DATA FOR THIS EXERCISE Start Marker

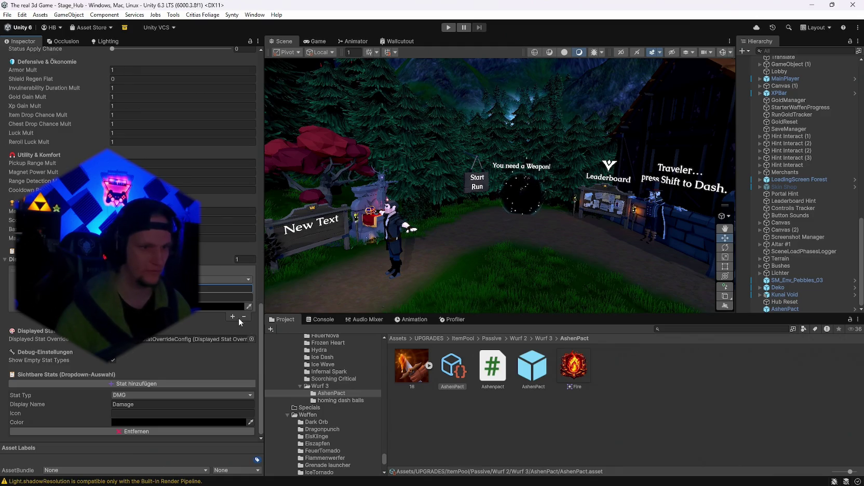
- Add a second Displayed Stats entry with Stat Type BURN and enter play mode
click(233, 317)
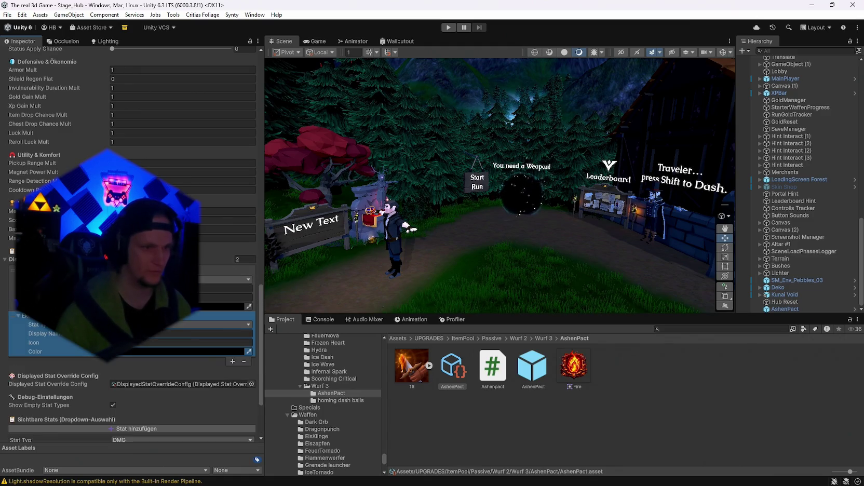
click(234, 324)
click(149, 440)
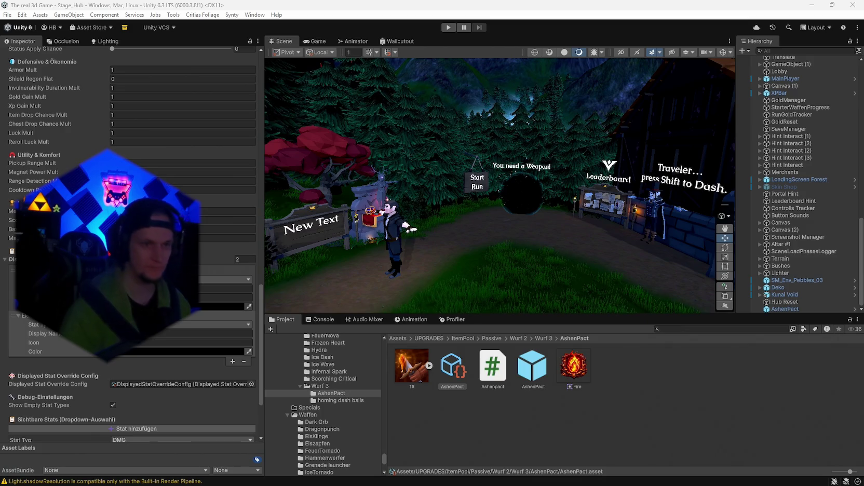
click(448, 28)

DATA FOR THIS EXERCISE End Marker
DATA FOR THIS EXERCISE Start Marker

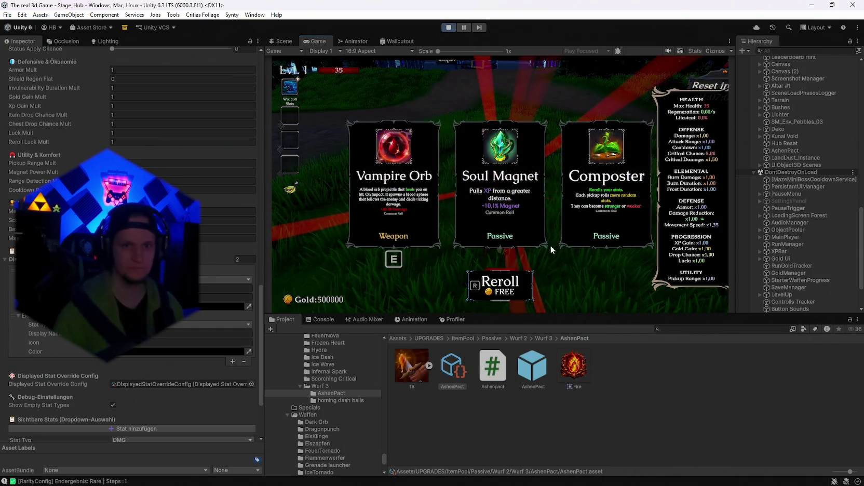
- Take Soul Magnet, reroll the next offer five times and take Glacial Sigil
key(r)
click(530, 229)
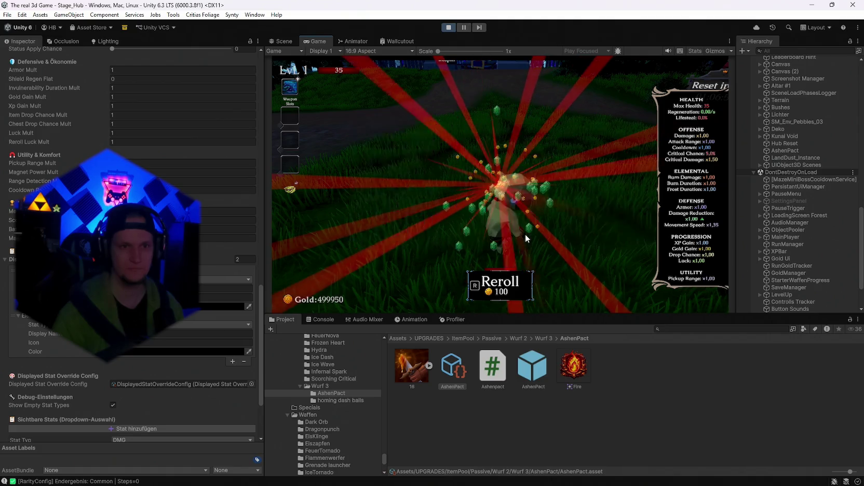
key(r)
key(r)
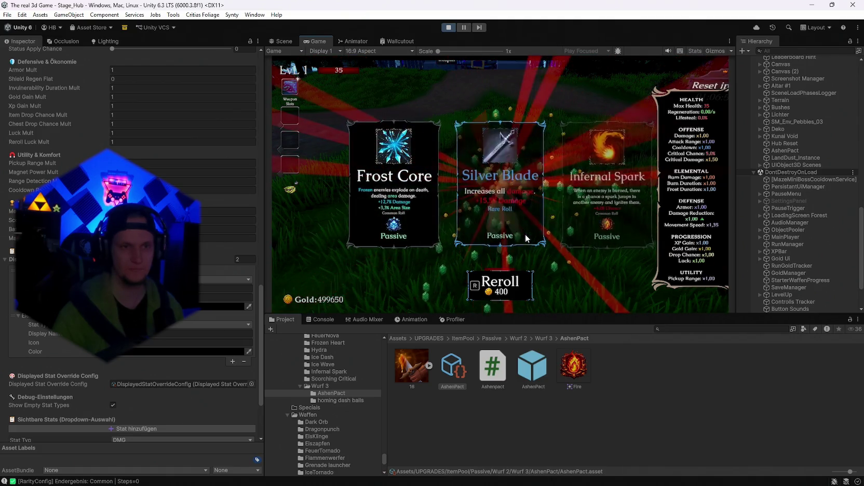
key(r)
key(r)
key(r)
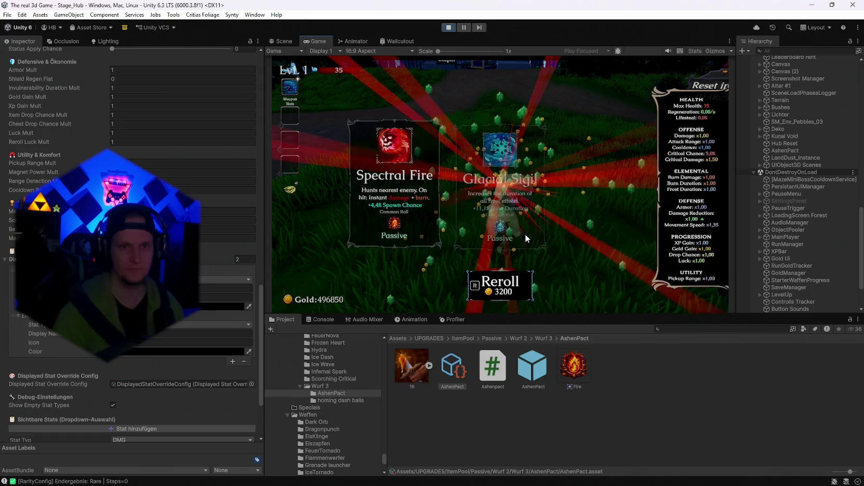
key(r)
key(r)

DATA FOR THIS EXERCISE End Marker

TASK GOAL
From the records above, show each line that contains the word "click".

FINISHED EXERCISE
click(233, 317)
click(234, 324)
click(149, 440)
click(448, 28)
click(530, 229)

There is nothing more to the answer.